Print the text of every row below word for word, and leave the pictures out.
======== Listed records ========
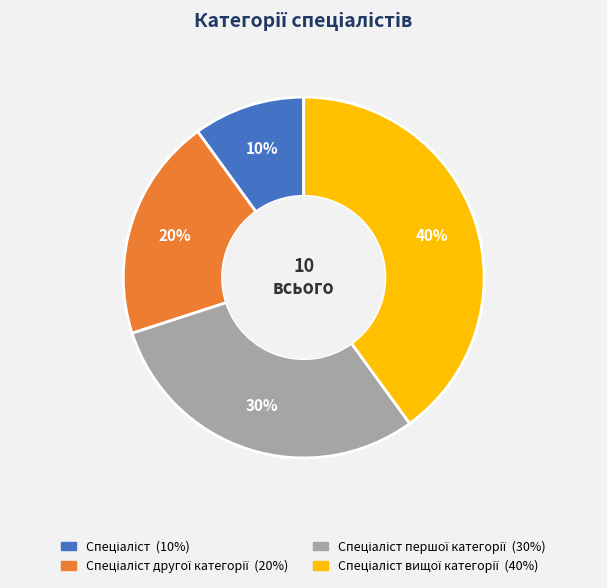

How many slices are in this pie chart?

4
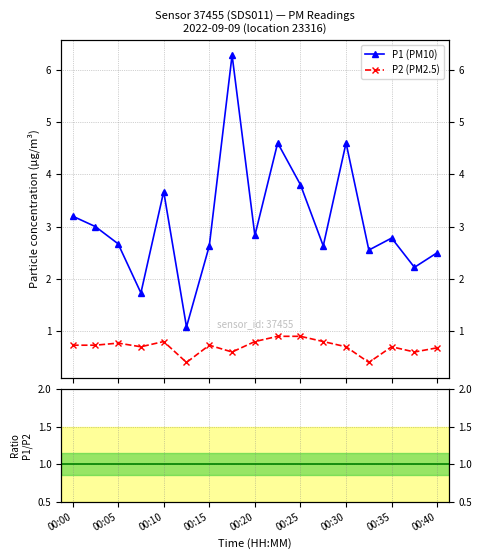

Is this an area chart (filled region under the line)?

No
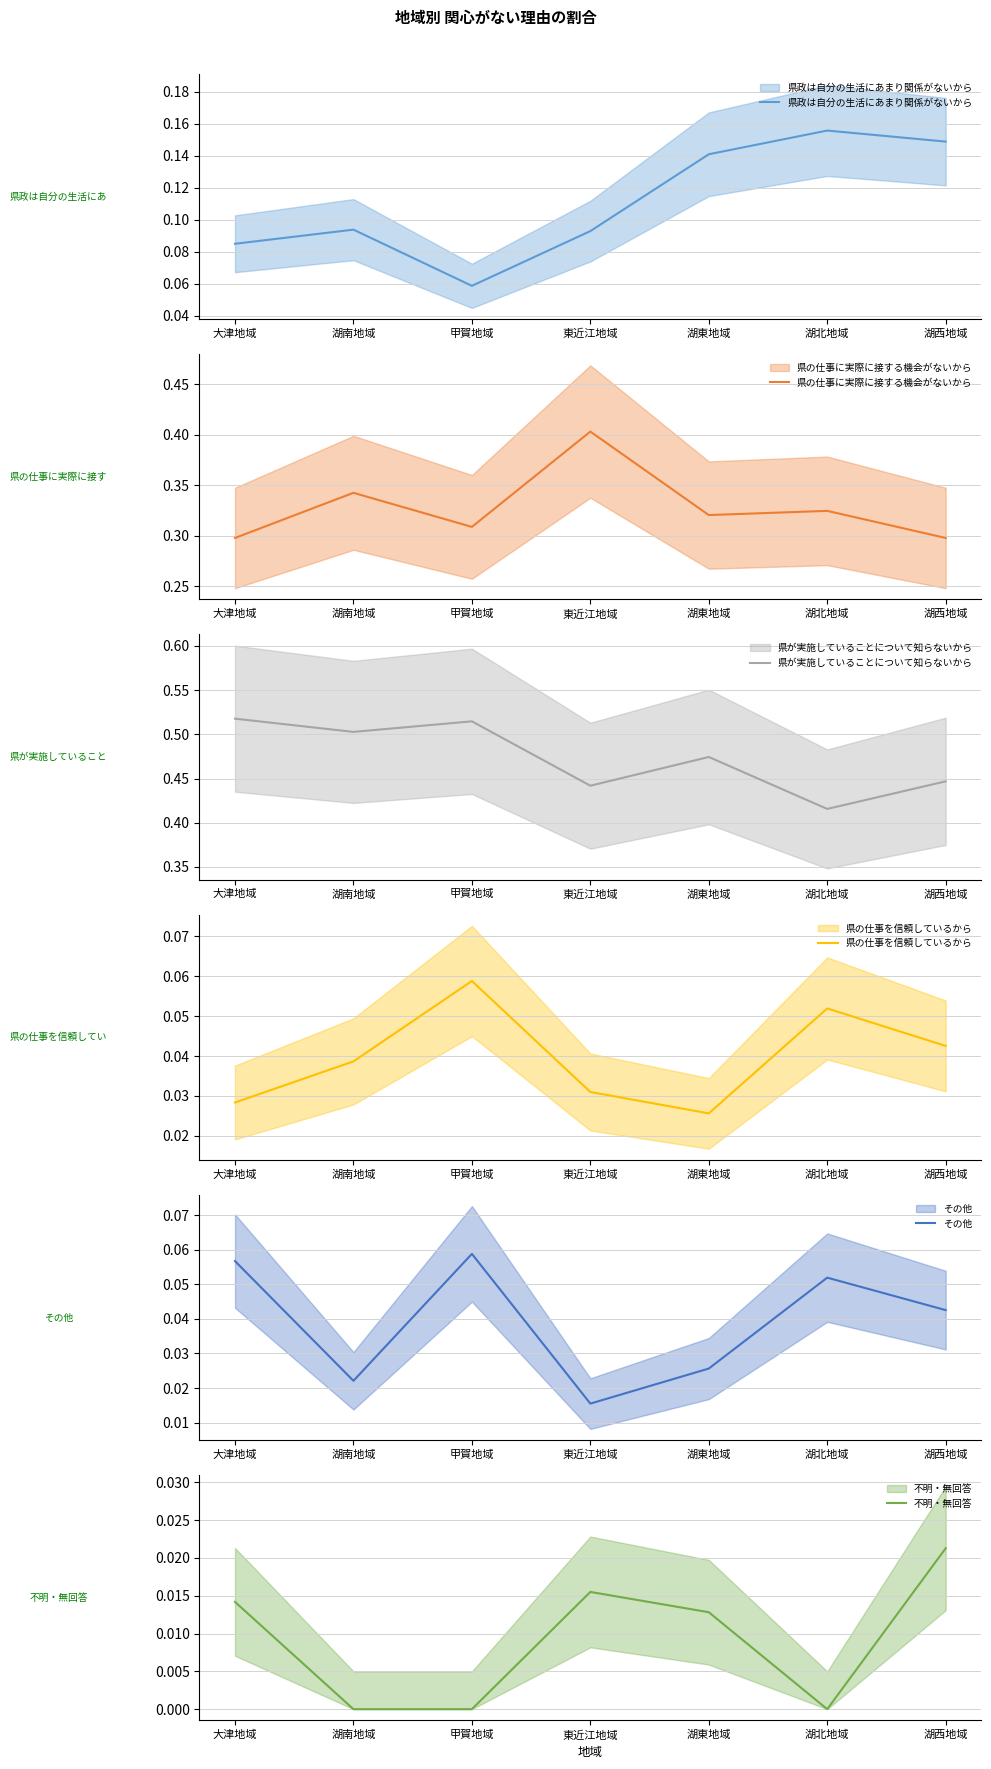

List the series in order of their peak value, highest first.

県が実施していることについて知らないから, 県の仕事に実際に接する機会がないから, 県政は自分の生活にあまり関係がないから, 県の仕事を信頼しているから, その他, 不明・無回答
========
- **Written response**:
How many slices are in this pie chart?

4

Is this an area chart (filled region under the line)?

No

List the series in order of their peak value, highest first.

県が実施していることについて知らないから, 県の仕事に実際に接する機会がないから, 県政は自分の生活にあまり関係がないから, 県の仕事を信頼しているから, その他, 不明・無回答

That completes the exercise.